EXERCISE GOAL >> Substitute "Отправить отклик" for "Откликнуться" in the entries from the start through the line containing "pubblico, sviluppo di servizi.", inclusive. Reproduce those lines with everything else unchanged.
====== EXTRACTED RECORDS ======
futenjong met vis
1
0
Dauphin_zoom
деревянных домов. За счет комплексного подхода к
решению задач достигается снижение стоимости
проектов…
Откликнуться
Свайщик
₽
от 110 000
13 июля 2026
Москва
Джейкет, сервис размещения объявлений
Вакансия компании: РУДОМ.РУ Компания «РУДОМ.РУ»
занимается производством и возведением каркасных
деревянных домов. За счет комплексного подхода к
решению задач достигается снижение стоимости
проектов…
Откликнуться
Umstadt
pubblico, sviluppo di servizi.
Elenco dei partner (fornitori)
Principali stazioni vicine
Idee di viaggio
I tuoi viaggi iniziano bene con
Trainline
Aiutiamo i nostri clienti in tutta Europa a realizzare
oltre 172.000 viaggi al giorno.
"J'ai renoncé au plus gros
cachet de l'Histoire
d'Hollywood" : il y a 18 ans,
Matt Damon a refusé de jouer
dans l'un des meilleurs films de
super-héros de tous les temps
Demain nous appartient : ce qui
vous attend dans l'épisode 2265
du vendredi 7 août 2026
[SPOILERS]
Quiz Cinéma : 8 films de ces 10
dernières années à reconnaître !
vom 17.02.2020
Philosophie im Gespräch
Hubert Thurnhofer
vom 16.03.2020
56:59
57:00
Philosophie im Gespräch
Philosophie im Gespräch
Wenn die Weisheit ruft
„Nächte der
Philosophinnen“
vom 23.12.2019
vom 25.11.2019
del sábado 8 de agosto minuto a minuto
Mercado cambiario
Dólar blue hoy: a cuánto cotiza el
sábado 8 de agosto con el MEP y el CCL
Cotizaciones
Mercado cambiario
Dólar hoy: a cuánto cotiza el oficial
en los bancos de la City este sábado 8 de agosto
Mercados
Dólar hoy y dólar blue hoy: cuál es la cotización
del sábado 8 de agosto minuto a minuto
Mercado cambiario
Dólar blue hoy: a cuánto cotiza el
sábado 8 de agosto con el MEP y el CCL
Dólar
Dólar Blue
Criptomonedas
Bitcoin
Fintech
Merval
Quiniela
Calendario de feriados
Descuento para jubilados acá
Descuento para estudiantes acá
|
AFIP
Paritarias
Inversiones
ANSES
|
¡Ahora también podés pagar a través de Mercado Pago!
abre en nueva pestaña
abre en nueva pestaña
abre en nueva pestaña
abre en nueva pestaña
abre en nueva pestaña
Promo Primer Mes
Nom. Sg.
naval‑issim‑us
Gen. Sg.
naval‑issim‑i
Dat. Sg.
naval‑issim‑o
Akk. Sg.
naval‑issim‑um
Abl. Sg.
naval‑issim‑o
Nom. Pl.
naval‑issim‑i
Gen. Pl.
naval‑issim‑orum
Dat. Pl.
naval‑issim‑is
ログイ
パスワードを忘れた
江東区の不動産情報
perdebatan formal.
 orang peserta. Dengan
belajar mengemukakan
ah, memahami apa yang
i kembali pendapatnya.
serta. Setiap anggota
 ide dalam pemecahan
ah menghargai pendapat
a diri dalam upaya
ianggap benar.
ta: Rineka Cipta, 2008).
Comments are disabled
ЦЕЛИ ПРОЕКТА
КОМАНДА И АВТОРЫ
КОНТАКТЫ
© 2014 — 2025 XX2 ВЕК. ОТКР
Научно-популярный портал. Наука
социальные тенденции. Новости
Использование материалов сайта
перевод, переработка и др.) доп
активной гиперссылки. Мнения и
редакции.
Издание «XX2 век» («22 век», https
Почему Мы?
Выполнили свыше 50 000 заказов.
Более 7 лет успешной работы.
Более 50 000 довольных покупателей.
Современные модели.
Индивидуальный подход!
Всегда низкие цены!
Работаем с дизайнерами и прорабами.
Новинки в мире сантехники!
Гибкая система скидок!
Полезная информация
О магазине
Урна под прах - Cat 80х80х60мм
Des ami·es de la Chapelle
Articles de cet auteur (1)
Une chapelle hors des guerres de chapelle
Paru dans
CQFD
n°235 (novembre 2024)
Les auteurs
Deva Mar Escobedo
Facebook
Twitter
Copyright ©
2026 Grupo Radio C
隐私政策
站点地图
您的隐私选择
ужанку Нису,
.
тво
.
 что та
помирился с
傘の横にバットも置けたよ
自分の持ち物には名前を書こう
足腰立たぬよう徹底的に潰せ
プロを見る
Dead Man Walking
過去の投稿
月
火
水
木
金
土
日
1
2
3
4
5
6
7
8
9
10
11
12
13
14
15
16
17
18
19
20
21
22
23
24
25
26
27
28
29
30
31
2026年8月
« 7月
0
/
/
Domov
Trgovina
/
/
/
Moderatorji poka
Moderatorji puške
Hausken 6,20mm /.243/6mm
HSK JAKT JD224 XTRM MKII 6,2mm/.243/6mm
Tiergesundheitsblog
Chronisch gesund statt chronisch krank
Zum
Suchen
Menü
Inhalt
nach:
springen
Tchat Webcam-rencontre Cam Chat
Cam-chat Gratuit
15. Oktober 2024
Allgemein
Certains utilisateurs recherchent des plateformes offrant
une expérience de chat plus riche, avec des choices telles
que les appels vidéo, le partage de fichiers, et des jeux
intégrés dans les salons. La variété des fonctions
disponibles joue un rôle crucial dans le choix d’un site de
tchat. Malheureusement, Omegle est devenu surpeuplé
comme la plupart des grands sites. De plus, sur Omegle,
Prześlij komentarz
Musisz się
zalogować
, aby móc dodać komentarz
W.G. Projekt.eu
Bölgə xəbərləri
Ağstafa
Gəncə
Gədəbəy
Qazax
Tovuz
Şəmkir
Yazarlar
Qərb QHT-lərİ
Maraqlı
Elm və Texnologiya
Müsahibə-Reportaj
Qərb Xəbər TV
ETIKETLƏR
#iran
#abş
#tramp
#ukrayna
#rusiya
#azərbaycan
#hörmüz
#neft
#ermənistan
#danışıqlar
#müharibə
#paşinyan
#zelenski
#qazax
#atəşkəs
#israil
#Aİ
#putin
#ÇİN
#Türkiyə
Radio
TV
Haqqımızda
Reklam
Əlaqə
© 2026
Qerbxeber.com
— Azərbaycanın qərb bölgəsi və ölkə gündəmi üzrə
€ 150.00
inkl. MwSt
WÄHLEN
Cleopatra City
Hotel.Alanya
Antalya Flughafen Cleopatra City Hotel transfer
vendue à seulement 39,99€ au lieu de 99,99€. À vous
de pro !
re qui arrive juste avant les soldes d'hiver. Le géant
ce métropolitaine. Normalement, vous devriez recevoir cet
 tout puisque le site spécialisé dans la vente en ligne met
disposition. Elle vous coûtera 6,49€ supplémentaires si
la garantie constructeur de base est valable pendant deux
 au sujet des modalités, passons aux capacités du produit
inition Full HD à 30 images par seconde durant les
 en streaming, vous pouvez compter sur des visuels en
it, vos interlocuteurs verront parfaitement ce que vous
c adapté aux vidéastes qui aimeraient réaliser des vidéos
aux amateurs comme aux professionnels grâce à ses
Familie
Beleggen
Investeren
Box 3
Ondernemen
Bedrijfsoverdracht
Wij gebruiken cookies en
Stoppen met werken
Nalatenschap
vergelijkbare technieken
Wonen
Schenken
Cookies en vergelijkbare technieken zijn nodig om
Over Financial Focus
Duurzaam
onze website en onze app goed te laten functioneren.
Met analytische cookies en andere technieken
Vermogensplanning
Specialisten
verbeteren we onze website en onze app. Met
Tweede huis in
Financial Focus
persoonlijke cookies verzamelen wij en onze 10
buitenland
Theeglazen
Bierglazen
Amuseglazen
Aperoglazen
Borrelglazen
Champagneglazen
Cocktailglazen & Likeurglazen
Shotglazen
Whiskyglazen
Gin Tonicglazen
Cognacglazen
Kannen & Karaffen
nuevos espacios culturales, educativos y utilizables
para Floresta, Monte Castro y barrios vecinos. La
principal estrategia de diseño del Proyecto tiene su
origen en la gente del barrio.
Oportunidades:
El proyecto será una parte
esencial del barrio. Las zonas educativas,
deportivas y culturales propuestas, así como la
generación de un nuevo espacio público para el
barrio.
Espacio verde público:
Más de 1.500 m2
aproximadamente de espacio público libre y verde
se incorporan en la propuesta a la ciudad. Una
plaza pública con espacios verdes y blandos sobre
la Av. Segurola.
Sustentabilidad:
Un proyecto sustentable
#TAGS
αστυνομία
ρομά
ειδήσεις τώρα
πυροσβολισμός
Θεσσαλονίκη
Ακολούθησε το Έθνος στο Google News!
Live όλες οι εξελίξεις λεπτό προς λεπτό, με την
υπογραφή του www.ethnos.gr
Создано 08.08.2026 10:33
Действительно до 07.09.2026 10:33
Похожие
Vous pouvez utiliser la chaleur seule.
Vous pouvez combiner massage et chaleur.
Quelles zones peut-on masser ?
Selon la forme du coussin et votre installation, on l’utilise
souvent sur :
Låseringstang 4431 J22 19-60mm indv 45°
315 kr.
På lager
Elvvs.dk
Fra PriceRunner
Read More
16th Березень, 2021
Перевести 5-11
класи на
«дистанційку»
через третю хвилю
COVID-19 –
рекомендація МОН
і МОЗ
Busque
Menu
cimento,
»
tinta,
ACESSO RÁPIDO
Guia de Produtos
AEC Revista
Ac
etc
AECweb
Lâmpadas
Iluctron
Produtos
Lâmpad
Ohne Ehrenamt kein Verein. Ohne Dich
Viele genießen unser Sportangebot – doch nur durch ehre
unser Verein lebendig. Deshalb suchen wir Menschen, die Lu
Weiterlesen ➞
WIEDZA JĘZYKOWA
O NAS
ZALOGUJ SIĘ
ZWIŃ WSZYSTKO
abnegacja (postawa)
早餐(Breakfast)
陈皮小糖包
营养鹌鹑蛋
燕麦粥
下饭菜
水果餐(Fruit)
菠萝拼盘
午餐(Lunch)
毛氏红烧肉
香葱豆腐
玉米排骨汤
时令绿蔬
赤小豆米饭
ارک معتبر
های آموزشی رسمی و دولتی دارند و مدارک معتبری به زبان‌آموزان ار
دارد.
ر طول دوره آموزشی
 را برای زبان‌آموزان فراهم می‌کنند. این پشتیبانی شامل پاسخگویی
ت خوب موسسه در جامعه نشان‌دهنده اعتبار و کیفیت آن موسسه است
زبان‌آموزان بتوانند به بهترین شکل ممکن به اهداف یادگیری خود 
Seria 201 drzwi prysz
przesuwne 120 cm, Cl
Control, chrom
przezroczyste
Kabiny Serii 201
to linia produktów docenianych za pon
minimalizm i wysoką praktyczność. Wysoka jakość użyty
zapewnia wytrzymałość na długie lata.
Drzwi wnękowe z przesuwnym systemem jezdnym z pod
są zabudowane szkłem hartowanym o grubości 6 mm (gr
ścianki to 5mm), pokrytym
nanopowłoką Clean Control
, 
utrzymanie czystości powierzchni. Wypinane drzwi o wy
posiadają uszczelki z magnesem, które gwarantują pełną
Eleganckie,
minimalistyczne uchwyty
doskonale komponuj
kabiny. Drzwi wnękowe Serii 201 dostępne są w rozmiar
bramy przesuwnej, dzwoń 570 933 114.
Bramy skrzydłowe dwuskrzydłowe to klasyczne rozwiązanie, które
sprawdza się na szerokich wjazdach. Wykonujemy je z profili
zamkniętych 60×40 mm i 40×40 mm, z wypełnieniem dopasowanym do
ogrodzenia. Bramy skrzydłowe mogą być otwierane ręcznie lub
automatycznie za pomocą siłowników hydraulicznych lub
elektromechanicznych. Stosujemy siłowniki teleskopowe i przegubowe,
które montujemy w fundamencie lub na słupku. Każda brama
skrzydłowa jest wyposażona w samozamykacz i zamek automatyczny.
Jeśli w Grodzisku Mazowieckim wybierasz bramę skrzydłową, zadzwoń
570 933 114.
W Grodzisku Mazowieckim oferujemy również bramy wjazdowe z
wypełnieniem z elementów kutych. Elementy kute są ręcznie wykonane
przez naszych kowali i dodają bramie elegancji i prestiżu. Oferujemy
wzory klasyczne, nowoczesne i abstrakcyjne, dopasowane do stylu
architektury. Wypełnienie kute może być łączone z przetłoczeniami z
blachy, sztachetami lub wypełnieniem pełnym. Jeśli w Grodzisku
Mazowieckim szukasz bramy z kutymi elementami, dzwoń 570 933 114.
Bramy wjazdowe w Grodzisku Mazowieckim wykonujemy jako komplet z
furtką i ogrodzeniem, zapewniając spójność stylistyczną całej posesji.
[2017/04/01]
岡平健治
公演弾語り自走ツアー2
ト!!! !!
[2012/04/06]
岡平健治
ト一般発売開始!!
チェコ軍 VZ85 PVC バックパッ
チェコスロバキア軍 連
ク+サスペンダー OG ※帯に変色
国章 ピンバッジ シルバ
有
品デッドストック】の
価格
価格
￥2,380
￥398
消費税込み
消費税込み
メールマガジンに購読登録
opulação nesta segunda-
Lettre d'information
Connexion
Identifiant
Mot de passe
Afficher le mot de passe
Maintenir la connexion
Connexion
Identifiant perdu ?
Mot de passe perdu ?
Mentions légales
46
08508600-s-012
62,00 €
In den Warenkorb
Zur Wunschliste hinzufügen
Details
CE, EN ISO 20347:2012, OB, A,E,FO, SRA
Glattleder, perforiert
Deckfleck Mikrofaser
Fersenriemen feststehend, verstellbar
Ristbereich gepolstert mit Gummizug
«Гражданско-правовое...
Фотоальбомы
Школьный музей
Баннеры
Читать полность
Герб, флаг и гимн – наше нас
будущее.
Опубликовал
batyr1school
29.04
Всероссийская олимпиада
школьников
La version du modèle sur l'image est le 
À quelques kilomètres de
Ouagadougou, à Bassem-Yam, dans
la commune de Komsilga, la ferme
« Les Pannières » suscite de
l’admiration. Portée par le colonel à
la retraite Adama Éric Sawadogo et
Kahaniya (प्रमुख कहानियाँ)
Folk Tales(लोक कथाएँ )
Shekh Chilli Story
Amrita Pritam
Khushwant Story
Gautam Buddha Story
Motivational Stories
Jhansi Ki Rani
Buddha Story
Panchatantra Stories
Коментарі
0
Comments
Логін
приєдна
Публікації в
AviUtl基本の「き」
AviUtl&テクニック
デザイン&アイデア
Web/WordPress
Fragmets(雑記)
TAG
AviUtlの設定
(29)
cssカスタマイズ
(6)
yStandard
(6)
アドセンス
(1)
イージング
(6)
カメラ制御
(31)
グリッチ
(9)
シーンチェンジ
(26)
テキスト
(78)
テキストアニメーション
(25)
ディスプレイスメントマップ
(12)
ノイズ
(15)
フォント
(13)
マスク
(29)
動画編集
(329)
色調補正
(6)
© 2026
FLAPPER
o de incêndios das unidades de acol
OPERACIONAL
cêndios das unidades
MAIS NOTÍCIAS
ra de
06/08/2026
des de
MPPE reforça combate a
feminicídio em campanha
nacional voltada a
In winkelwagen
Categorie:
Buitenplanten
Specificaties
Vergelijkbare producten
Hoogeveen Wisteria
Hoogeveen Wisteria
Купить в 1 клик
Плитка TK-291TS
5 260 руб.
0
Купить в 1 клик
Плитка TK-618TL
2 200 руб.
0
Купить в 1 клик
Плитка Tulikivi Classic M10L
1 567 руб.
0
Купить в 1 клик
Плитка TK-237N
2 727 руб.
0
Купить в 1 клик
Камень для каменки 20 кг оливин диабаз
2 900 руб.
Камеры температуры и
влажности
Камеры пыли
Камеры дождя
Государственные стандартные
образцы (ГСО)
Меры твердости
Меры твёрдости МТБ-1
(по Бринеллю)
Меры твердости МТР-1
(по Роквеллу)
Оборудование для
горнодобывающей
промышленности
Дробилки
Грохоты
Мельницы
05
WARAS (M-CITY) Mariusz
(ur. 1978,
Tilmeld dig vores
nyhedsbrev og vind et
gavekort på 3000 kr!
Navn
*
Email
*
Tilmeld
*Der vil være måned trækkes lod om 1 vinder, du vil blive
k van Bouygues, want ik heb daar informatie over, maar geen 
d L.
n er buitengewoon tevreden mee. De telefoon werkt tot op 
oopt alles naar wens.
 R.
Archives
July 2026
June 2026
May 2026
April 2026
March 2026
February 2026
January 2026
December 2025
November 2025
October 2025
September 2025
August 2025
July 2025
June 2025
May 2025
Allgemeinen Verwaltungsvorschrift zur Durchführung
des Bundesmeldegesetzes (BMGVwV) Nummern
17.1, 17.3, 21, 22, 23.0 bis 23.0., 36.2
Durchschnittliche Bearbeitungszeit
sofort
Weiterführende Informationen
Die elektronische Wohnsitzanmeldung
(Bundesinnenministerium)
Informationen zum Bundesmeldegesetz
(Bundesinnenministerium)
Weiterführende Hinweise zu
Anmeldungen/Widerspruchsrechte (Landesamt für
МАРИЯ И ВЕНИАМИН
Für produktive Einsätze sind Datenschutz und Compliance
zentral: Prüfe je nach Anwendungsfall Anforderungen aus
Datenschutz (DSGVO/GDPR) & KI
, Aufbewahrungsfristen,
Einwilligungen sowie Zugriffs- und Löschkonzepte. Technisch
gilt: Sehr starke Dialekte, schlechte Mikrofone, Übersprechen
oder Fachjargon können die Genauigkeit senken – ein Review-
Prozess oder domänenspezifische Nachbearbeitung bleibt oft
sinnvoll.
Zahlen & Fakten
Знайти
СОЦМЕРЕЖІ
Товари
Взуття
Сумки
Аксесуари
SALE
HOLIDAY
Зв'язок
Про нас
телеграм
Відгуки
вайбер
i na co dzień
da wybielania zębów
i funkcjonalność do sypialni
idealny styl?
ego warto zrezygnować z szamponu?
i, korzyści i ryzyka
======
SOLVED PROBLEM >>
futenjong met vis
1
0
Dauphin_zoom
деревянных домов. За счет комплексного подхода к
решению задач достигается снижение стоимости
проектов…
Отправить отклик
Свайщик
₽
от 110 000
13 июля 2026
Москва
Джейкет, сервис размещения объявлений
Вакансия компании: РУДОМ.РУ Компания «РУДОМ.РУ»
занимается производством и возведением каркасных
деревянных домов. За счет комплексного подхода к
решению задач достигается снижение стоимости
проектов…
Отправить отклик
Umstadt
pubblico, sviluppo di servizi.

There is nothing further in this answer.